C'est particulièrement grandiose cette baie d'Alta où l'on imagine chasseurs et pêcheurs d'il y a -2000 à -6000 ans av. J.-C. dans un paysage semblable à ce que l'on a sous les yeux aujourd'hui. Ces gravures représentent des scènes de chasse principalement mais aussi des formes symboliques liées au besoin de surnaturel. Le ciel, l'eau, la terre, ces trois éléments constitueraient respectivement la demeure des dieux, celle des hommes et des animaux, celle du néant. Les gravures seraient la traduction d'une forme de mise en relation des trois éléments. Quelques animaux (dont l'ours et les oiseaux) auraient été jugés capables d'aller et venir entre ces trois éléments.
Pour mieux faire apparaître les gravures (taillées à la pierre dure), les premières identifications ont été peintes d'une couleur ocre-rouge (qui ressemble étrangement à la couleur que l'on trouve pour pas mal de peintures rupestres dans beaucoup de pays). Mais, les spécialistes ont fait décider de ne plus peindre, voire de décolorer les gravures rupestres, pour mieux approcher les conditions d'origine et la vision qu'on pouvait en avoir avec un paysage à peu près semblable. Une anecdote : un ouvrier avait foré des trous dans un rocher pour implanter un pylône pour la très haute tension électrique. Or c'était en plein dans une série de gravures. Depuis que ces gravures sont inscrites au patrimoine mondial de l'UNESCO (1985), on a pu faire enlever le pylône, mais une énorme tige métallique reste encore enfoncée (mais coupée au ras du rocher) à côté d'un très beau renne ...

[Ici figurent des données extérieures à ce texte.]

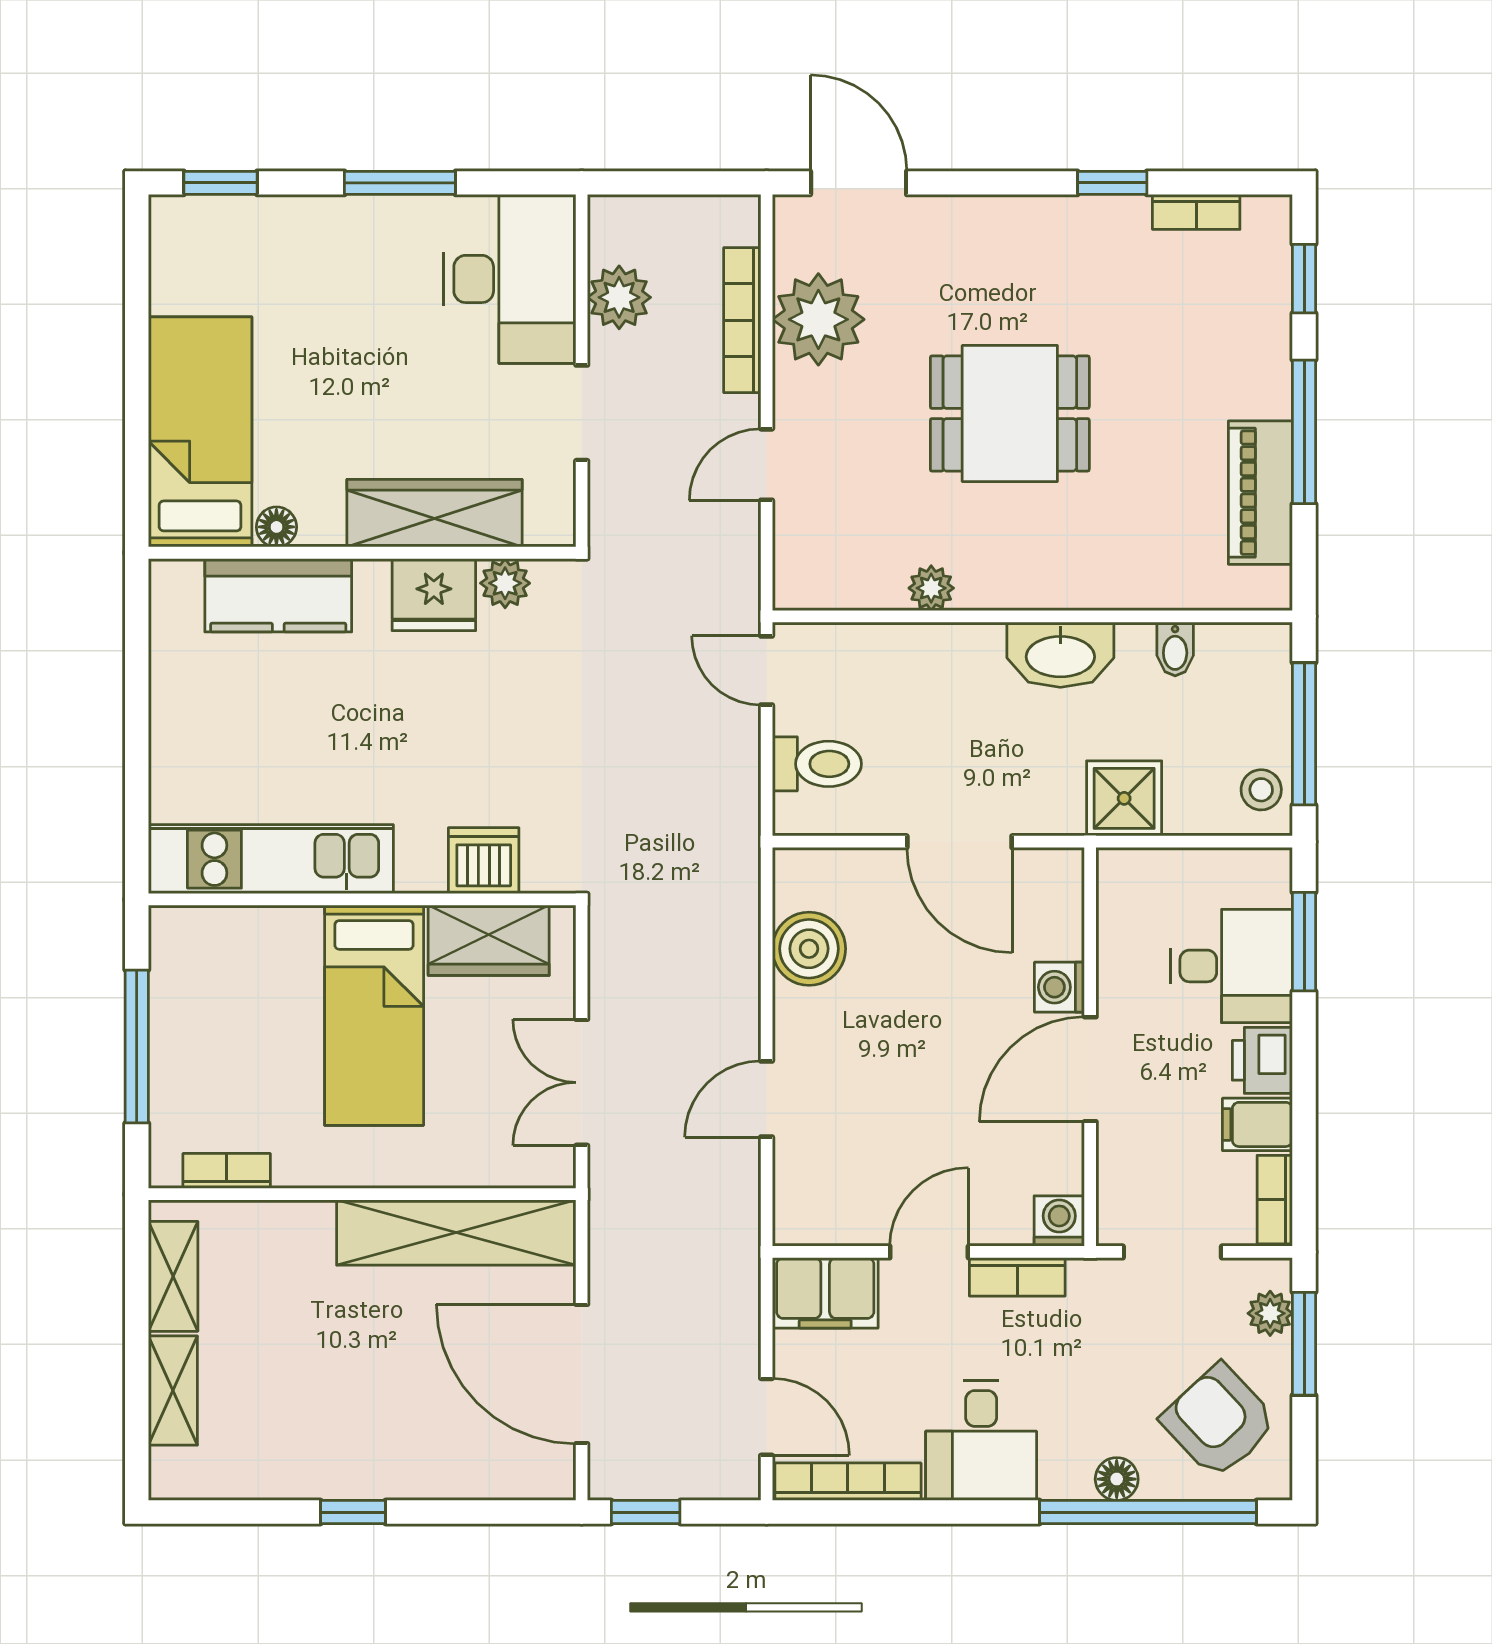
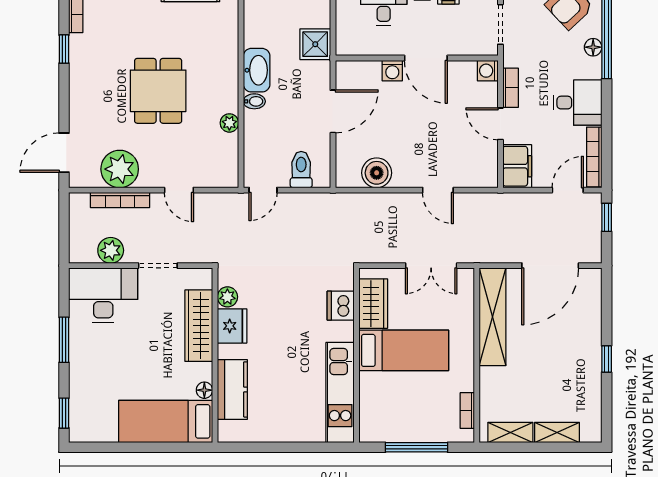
bidet: (1175, 649) -> (254, 101), moved
window: (646, 1512) -> (607, 217), moved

La visite de ce site spectaculaire dure au moins 2 heures avec un audiophone (en français !) qui permet de mieux saisir la signification de ces merveilles. On se rend compte qu'il faut souvent avoir des yeux de spécialistes pour identifier les formes gravées. Mais c'est sûr qu'ils ont beaucoup d'imagination les spécialistes, alimentée par la Connaissance.
A l'accueil du Musée (car on y rentre par un Musée très documenté avec une salle d'exposition sur les Ours comprenant de magnifiques spécimens avec des positions plus vraies que nature !), j'ai eu la surprise d'être accueilli par un Breton qui avait bien repéré le ... français ! ... qui parle couramment l'anglais, l'italien, l'allemand, l'espagnol.
Demain matin, départ très matinal car c'est la plus longue étape en kilomètres ... si j'arrive là ou je voudrais ! Il est possible qu'une forme de traversée du désert durant trois jours empêche une communication sur le site.